==== MATERIAL PROVIDED ====

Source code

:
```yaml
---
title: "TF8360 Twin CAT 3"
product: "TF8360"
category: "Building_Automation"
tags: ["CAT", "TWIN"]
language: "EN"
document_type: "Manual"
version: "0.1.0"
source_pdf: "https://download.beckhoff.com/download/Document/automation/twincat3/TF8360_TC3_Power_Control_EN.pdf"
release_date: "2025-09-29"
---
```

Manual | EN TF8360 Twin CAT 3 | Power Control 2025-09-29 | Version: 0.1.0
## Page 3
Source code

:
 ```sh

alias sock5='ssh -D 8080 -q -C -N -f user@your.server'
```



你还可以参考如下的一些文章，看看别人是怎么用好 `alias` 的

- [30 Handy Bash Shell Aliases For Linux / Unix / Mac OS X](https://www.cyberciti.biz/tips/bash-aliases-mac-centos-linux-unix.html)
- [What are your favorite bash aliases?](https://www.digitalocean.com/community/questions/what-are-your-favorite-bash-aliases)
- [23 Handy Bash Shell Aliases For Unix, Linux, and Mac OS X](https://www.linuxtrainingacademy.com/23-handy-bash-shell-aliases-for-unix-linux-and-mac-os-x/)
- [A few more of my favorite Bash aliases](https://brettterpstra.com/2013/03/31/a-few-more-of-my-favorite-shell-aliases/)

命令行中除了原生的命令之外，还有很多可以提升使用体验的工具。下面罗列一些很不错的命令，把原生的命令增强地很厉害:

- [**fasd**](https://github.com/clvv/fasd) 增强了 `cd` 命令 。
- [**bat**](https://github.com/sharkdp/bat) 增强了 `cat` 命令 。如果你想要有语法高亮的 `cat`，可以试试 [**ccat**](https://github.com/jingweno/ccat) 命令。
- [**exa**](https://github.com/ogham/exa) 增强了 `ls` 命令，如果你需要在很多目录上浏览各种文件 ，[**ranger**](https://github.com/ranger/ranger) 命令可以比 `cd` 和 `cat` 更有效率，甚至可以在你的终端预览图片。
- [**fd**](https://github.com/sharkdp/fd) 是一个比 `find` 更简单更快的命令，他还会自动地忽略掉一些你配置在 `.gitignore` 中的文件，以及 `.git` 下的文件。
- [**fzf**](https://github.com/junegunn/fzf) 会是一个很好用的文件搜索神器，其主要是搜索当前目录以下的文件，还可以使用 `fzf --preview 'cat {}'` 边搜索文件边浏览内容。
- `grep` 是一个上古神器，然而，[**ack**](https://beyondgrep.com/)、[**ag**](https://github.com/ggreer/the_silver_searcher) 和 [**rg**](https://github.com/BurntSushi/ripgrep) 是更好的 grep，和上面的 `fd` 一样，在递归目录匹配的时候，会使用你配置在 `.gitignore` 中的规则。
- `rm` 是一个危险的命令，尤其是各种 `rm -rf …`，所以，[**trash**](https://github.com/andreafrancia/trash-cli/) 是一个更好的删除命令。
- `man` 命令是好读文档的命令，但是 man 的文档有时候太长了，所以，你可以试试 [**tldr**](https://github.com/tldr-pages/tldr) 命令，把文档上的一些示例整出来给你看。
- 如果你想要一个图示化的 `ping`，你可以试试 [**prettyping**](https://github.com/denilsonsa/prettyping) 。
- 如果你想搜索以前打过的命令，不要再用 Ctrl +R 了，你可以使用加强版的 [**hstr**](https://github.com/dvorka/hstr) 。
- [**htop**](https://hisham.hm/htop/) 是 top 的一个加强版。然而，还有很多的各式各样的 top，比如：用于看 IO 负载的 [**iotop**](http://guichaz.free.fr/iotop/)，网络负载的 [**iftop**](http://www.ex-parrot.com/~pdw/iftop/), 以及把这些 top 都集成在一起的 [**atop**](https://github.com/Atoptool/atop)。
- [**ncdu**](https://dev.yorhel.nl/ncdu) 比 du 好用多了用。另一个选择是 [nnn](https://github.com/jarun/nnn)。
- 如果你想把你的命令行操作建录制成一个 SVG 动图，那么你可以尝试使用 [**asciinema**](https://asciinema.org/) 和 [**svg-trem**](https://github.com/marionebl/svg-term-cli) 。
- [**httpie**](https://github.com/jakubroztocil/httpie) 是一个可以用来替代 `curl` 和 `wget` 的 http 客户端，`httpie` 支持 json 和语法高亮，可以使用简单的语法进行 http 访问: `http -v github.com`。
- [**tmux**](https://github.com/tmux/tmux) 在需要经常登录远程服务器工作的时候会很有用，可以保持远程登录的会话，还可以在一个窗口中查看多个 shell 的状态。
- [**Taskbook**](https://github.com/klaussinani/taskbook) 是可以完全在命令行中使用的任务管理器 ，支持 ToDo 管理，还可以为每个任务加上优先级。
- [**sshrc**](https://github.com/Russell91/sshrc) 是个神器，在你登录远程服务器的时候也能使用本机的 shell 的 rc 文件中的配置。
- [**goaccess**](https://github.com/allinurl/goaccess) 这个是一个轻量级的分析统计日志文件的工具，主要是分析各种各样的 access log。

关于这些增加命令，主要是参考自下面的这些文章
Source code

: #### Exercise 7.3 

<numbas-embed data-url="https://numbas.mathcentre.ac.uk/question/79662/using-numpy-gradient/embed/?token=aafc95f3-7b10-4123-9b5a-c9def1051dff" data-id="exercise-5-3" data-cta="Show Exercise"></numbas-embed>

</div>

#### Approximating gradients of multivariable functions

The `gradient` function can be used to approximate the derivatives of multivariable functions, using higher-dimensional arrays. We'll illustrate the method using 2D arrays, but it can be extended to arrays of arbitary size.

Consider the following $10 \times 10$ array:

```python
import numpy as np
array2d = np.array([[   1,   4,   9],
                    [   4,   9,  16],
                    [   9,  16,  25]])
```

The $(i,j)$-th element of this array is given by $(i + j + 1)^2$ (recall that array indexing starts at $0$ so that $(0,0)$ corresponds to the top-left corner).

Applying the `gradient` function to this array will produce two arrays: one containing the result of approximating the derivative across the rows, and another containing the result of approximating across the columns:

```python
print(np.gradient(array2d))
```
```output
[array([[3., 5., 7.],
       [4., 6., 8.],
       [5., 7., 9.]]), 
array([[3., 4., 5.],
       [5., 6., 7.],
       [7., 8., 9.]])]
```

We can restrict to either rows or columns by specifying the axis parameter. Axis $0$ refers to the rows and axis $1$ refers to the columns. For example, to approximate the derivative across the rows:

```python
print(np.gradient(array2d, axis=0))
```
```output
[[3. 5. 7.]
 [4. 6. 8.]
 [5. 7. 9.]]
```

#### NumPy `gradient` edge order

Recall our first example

====

▶ _TASK ITEM_
The lines to copy are those above that contain the string "unix".

▶ _RESPONSE BOX_
- [30 Handy Bash Shell Aliases For Linux / Unix / Mac OS X](https://www.cyberciti.biz/tips/bash-aliases-mac-centos-linux-unix.html)
- [23 Handy Bash Shell Aliases For Unix, Linux, and Mac OS X](https://www.linuxtrainingacademy.com/23-handy-bash-shell-aliases-for-unix-linux-and-mac-os-x/)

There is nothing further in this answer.